The AB5 toxin produced by bacteria is a proteinaceous exotoxin produced by toxin-producing bacteria and secreted to the outside of bacterial cells. The AB5 toxin consists of one active subunit (A subunit) having toxicity and five binding subunits (B subunits) having cell-binding activity. Cholera toxin is an AB5 toxin, it has been reported that the nontoxic cholera toxin B subunit (CTB) is applied to infection and chronic diseases as a molecular adjuvant, for example, for influenza virus vaccine , pertussis vaccine , respiratory syncytial (RS) virus vaccine, cancer vaccine , and Alzheimer's disease vaccine . However, there is no report that describes expressing a recombinant protein by using an RNA viral vector or enhancing the expression of a recombinant protein by using an RNA viral vector.

The present invention was achieved in view of the above circumstances. An objective of the present invention is to provide methods for enhancing the expression of recombinant proteins and peptides that are useful as pharmaceutical compositions from RNA viral vectors to simplify the preparation of recombinant proteins and peptides, and provide more effective gene transfer vectors that yield high expression of therapeutic genes by introducing the above-described technology into RNA virus-derived gene transfer vectors when applied in gene therapy, gene vaccination, monoclonal antibody preparation, and such.

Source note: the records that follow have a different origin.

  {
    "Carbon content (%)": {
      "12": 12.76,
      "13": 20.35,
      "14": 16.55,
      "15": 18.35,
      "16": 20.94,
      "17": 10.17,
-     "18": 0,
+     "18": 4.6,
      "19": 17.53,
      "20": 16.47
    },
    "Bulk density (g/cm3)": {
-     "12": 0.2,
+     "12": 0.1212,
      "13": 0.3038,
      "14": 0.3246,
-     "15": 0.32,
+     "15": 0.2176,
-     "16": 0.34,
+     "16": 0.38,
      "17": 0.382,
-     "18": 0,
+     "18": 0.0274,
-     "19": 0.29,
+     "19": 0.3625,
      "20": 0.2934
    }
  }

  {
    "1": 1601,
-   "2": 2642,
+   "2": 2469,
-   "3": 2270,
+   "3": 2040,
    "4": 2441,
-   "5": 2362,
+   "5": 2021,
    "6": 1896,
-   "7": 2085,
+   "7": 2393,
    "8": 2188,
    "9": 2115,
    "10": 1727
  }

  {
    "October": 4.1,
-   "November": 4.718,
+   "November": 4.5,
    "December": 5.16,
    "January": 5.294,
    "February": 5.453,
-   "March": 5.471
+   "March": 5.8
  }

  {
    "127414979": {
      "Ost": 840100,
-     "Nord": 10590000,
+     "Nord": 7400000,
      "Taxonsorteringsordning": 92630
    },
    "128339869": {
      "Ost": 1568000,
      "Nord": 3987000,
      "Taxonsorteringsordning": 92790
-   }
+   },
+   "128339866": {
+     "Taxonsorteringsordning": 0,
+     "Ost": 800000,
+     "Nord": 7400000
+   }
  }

The present inventors revealed that when a protein or peptide is expressed from RNA virus, there are not a few cases where the protein or peptide expression level is low and its preparation is difficult due to the property of the protein or peptide to be expressed. In particular, the present inventors found that the expression efficiency is extremely low when short peptides, proteins with low solubility, or such are expressed from RNA viral vectors.

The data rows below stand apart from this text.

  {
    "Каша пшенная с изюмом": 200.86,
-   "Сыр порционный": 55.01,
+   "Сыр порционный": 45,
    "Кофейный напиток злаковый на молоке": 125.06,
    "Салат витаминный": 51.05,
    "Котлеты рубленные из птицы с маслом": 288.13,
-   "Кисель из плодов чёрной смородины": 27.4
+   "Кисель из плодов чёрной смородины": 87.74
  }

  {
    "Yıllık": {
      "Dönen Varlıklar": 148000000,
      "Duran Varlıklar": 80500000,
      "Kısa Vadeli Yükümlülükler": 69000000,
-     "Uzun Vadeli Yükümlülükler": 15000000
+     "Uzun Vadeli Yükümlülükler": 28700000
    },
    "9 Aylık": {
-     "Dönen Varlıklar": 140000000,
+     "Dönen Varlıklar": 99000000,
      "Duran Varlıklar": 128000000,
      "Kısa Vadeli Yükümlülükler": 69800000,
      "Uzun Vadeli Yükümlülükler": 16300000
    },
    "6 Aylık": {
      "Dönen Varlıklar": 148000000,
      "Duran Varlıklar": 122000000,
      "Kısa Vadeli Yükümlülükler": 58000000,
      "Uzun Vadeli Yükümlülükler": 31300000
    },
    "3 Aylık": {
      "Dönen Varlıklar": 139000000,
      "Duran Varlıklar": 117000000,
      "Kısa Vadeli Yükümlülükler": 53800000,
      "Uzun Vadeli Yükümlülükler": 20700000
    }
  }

Meanwhile, the AB toxin B subunit (AB5B) is a protein of more than ten KD. Its three-dimensional structural analysis has demonstrated that it forms a pentamer. Cholera toxin B (CTB), which is an AB5B, has been used as an adjuvant. However, it is not known whether the level of protein expression is altered when using CTB. During the course of expressing a recombinant protein as a CTB fusion protein, the present inventors found that the expression level was significantly increased when the recombinant protein was expressed as a CTB fusion protein using a Sendai virus vector as compared to when expressing the recombinant protein alone.

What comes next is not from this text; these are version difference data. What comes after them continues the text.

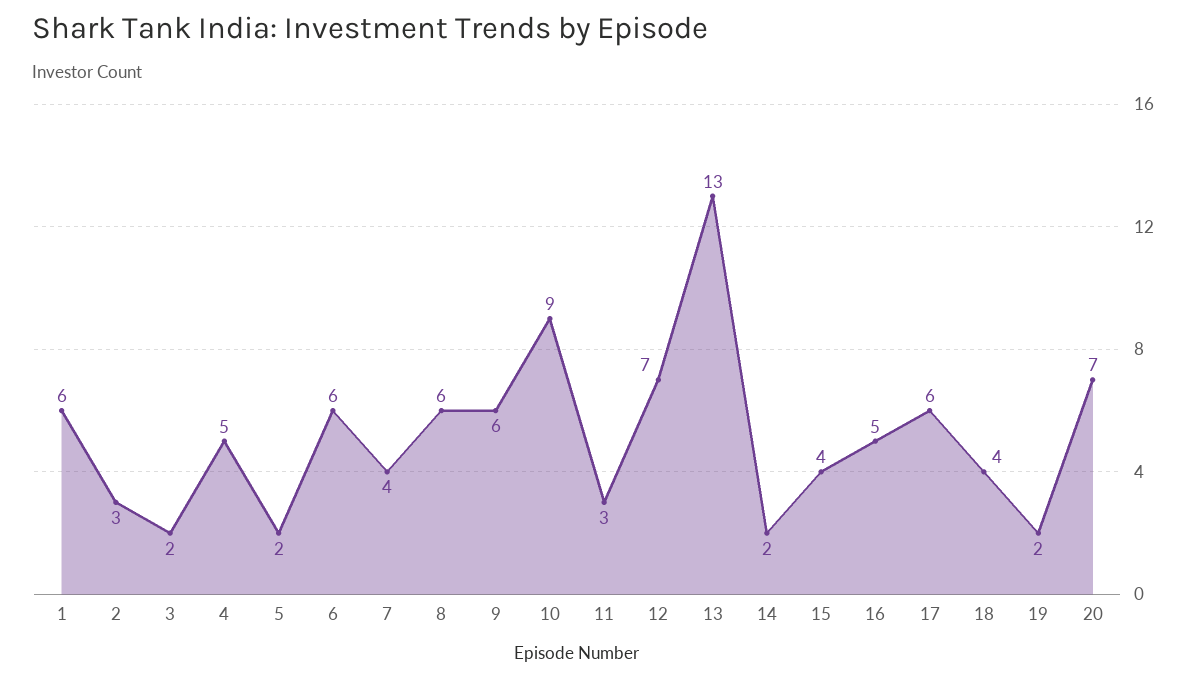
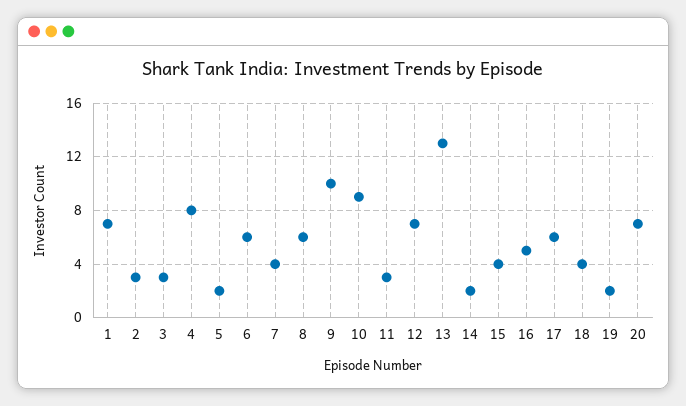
  {
-   "1": 6,
+   "1": 7,
    "2": 3,
-   "3": 2,
+   "3": 3,
-   "4": 5,
+   "4": 8,
    "5": 2,
    "6": 6,
    "7": 4,
    "8": 6,
-   "9": 6,
+   "9": 10,
    "10": 9,
    "11": 3,
    "12": 7,
    "13": 13,
    "14": 2,
    "15": 4,
    "16": 5,
    "17": 6,
    "18": 4,
    "19": 2,
    "20": 7
  }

To analyze this phenomenon more closely, the present inventors selected various types of recombinant proteins as an example, and assessed the change (increase or decrease) in their expression levels by fusing them with AB5B. Furthermore, to evaluate the difference between AB5B and other carrier proteins (fusion proteins), the receptor-binding domain (Ia) of Pseudomonas exotoxin A (PEDI) and interleukin-4 (IL-4) were selected and their fusion with AB5B was compared.